### Passage for review
The Group operates both funded and unfunded pension arrangements; the majority, including the three most significant schemes, are funded schemes in the UK. All of these UK funded schemes are operated as separate legal entities under trust law, are in compliance with the Pensions Act 2004 and are managed by a Trustee Board (the Trustee) whose role is to ensure that their scheme is administered in accordance with the scheme rules and relevant legislation, and to safeguard the assets in the best interests of all members and beneficiaries. The Trustee is solely responsible for setting investment policy and for agreeing funding requirements with the employer through the funding valuation process. The Board of Trustees must be composed of representatives of the scheme membership along with a combination of independent and employer appointed trustees to comply with legislation and scheme rules.
A valuation to determine the funding status of each scheme is carried out at least every three years, whereby scheme assets are measured at market value and liabilities (technical provisions) are measured using prudent assumptions. If a deficit is identified a recovery plan is agreed between the employer and the scheme Trustee and sent to the Pensions Regulator for review. The Group has not provided for these deficit contributions as the future economic benefits arising from these contributions are expected to be available to the Group. The Group’s overseas defined benefit pension schemes are subject to local regulatory arrangements.

### Data for analysis
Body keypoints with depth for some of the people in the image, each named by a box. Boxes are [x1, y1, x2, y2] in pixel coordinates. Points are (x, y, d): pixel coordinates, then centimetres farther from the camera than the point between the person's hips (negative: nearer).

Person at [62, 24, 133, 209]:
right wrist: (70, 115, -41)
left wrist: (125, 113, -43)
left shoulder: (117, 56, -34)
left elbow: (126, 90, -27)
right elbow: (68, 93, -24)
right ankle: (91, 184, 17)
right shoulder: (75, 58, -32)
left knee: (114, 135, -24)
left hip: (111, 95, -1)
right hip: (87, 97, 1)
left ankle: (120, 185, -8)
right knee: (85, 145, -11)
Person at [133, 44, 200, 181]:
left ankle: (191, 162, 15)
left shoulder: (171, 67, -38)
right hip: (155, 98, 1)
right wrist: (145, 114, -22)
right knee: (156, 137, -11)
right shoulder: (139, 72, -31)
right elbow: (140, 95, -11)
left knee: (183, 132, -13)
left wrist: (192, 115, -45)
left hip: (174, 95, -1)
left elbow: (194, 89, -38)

### Task item
Please reproduce word for word the stretch of the pension text from "A valuation to" through "local regulatory arrangements.".

### Answer for this exercise
A valuation to determine the funding status of each scheme is carried out at least every three years, whereby scheme assets are measured at market value and liabilities (technical provisions) are measured using prudent assumptions. If a deficit is identified a recovery plan is agreed between the employer and the scheme Trustee and sent to the Pensions Regulator for review. The Group has not provided for these deficit contributions as the future economic benefits arising from these contributions are expected to be available to the Group. The Group’s overseas defined benefit pension schemes are subject to local regulatory arrangements.